The server binary is automatically downloaded for your platform.

Options:
- `--ws-port` — WebSocket port for clients (default: 8080)
- `--tcp-port` — TCP port for Python backends (default: 8081)
- `--queue-size` — Message buffer when no backends connected (default: 1000, 0 = disabled)

### Async Client (Recommended)

```python
import asyncio
from pystrands import AsyncPyStrandsClient

class ChatBackend(AsyncPyStrandsClient):
    async def on_connection_request(self, request):
        # Auth: check headers, assign room, set metadata
        auth = request.headers.get("Authorization", [None])[0]
        if auth != "Bearer valid-token":
            return False  # reject

        request.context.room_id = request.url.strip("/")
        request.context.metadata = {"role": "user"}
        return True  # accept

    async def on_message(self, message, context):
        print(f"[{context.room_id}] {context.client_id}: {message}")
        # Echo back to the room
        await self.send_room_message(context.room_id, f"echo: {message}")

    async def on_disconnect(self, context):
        print(f"{context.client_id} left {context.room_id}")

client = ChatBackend(host="localhost", port=8081)
asyncio.run(client.run_forever())
```

### Sync Client

```python
from pystrands import PyStrandsClient

class ChatBackend(PyStrandsClient):
    def on_connection_request(self, request):
        request.context.room_id = request.url.strip("/")
        return True

    def on_message(self, message, context):
        print(f"[{context.room_id}] {context.client_id}: {message}")
        self.send_room_message(context.room_id, f"echo: {message}")

client = ChatBackend(host="localhost", port=8081)
client.run_forever()
```

## API Reference

### PyStrandsClient / AsyncPyStrandsClient

```python
# Constructor
client = PyStrandsClient(
    host="localhost",
    port=8081,
    auto_reconnect=True,       # reconnect on connection loss
    reconnect_delay=1.0,       # initial delay (seconds)
    max_reconnect_delay=30.0,  # max delay cap
    reconnect_backoff=2.0,     # exponential multiplier
)
```

#### Methods

| Method | Description |
|--------|-------------|
| `connect()` | Connect to the Go broker |
| `disconnect()` | Cleanly disconnect |
| `run_forever()` | Block until disconnect |
| `broadcast_message(message)` | Send to all WebSocket clients |
| `send_room_message(room_id, message)` | Send to a specific room |
| `send_private_message(client_id, message)` | Send to a specific client |

#### Callbacks (override these)

| Callback | When |
|----------|------|
| `on_connection_request(context)` | WebSocket client wants to connect.
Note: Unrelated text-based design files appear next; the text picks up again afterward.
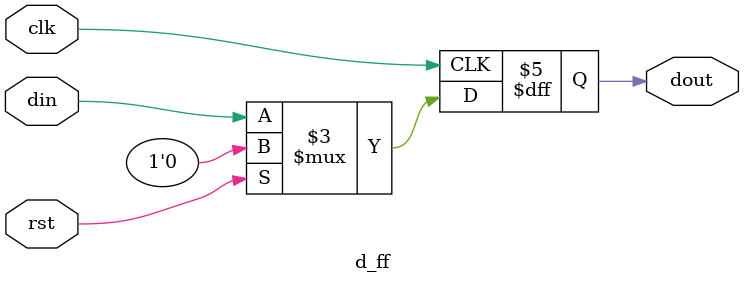
<source format=v>
`timescale 1ns / 1ps


module d_ff (
  input clk,din,rst,    
  output reg dout  
);

  always @(posedge clk) 
  begin
    if (rst) 
      dout <= 1'b0;
    else 
      dout <= din;
  end

endmodule
  

</source>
Return `True`/`False`. |
| `on_new_connection(context)` | Client successfully connected |
| `on_message(message, context)` | Client sent a message |
| `on_disconnect(context)` | Client disconnected |
| `on_error(error, context)` | Error occurred |

### Context Classes

#### Context
- `client_id` — Unique client identifier
- `room_id` — Room the client belongs to
- `metadata` — Dict for custom data (auth info, user details, etc.)

#### ConnectionRequestContext
- `headers` — HTTP headers from the WebSocket upgrade request
- `url` — URL endpoint the client connected to
- `remote_addr` — Client's IP address
- `context` — The `Context` object (modify this for routing)
- `accepted` — Whether to accept (default: `True`)

## Architecture

```
┌──────────┐     WebSocket     ┌──────────┐      TCP       ┌──────────────┐
│  Browser  │ ←──────────────→ │ Go Broker │ ←────────────→ │ Python Backend│
│  Client   │                  │           │                │ (your code)  │
└──────────┘                   │  Queue:   │                └──────────────┘
                               │  [msg1]   │                ┌──────────────┐
                               │  [msg2]   │ ←────────────→ │ Python Backend│
                               │  [msg3]   │                │ (replica 2)  │
                               └──────────┘                └──────────────┘
```

- **Go Broker** handles WebSocket connections, routing, and message queuing
- **Python Backends** connect via TCP, process messages, send responses
- **Horizontal scaling** — add more Python backends, broker load-balances
- **Message queue** — if all backends go down, messages buffer in the broker and flush on reconnect

## Requirements

- Python >= 3.8

## License

MIT — see [LICENSE](licence) for details.